Gonzalez is among tens of thousands of southeast Texans whose vehicles were damaged or totaled when the worst rainfall event in American history flooded streets, houses and entire neighborhoods.
Like thousands of other people in this battered region, they only carried the minimum amount of auto insurance required by Texas law. But those liability policies don’t cover flood damage.
And for people like Gonzalez, his dad and scores of neighbors who live paycheck to paycheck in a city that was built around cars, the lack of a vehicle is compounding the already daunting task of getting life back on track. That’s especially true in far-flung, low-income neighborhoods like Greenspoint, where Gonzalez and his family live in northeast Houston.
“Your public transportation, your commuting options are awful,” said Andrea French, executive director of the Houston area’s Transportation Advocacy Group. “So you just have to sit and wait.”
Estimates of how many vehicles were damaged or totaled during Harvey vary widely. The Insurance Council of Texas estimates that 250,000 cars were impacted along the Gulf Coast, and more than 90,000 of those vehicles were either uninsured or didn’t have policies that cover flood damage.
The wide swath of property damage sent insurance companies, rental car outlets and car dealerships scrambling to respond to a sudden spike in demand for loaner and replacement vehicles.

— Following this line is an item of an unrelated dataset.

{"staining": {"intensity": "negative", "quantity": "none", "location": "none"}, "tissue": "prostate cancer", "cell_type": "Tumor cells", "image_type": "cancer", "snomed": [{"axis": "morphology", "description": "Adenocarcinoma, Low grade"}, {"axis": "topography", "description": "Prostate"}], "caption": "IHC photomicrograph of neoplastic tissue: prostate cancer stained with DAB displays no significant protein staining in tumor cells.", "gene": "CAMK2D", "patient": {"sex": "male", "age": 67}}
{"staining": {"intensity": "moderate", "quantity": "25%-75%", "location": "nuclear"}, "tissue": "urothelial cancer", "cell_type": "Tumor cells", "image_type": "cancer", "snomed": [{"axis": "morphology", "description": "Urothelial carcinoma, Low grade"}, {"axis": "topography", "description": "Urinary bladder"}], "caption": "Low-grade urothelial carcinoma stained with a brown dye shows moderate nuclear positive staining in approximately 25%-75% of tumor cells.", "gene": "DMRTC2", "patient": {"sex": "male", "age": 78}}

But for folks making low wages, dealing with federal assistance applications and finding temporary housing is compounded by an inability to get to and from work and earn a paycheck when they need it the most. Many who lost vehicles also lost furniture, clothes and rental housing.
Develron Walker hasn’t been able to get to work at the Bill Clair Family Mortuary in South Central Houston since Harvey hit. His 2011 Nissan Armada was parked at a friend’s house in Kashmere Gardens in northeast Houston while he was out of town during the storm. He returned to Houston to find it totaled.
Walker was still making payments on the vehicle and thinks he carried enough insurance to pay off what he owes and break even. But that leaves him with no money or trade-in vehicle to put a down payment on a replacement.
What’s worse for him is that the SUV served as the shuttle for congregation members of the Towers of Hope church, where he’s a pastor. With the church’s roof and ceiling damaged and no transportation for many of the congregants, services haven’t been held since the rains came the last weekend in August.
In between dealing with insurance claims and emergency management paperwork, Walker now relies on friends for rides and small amounts of cash to get him through days that he said are shrouded in uncertainty from one minute to the next.
“Once that minute is up, you’re right back to square one and you’re looking for something to help you for the next minute,” he said.
Gonzalez knows the feeling. For meals, he and his extended family rely on the Red Cross, churches or whatever various nonprofits happen to send to their Greenspoint apartment complex each day. They’re also battling the apartment complex management over their security deposits and September rent payments, which they want back so they can live somewhere else while their units are being repaired after being inundated with feet of water.
A friend who is a mechanic told Gonzalez it will take $2,500 to fix his sedan. That’s more than three months' worth of rent. Gonzalez said he thinks it will take three or four months to save enough money to repair or replace the vehicle. And that’s if he can find a way to get to and from construction jobs to earn anything.
“I gotta think what I’m gonna do,” he said as his wife and other relatives milled around the building, holding babies and watching kids play. “A lot of families lost everything. The best thing is we didn’t lose the family.”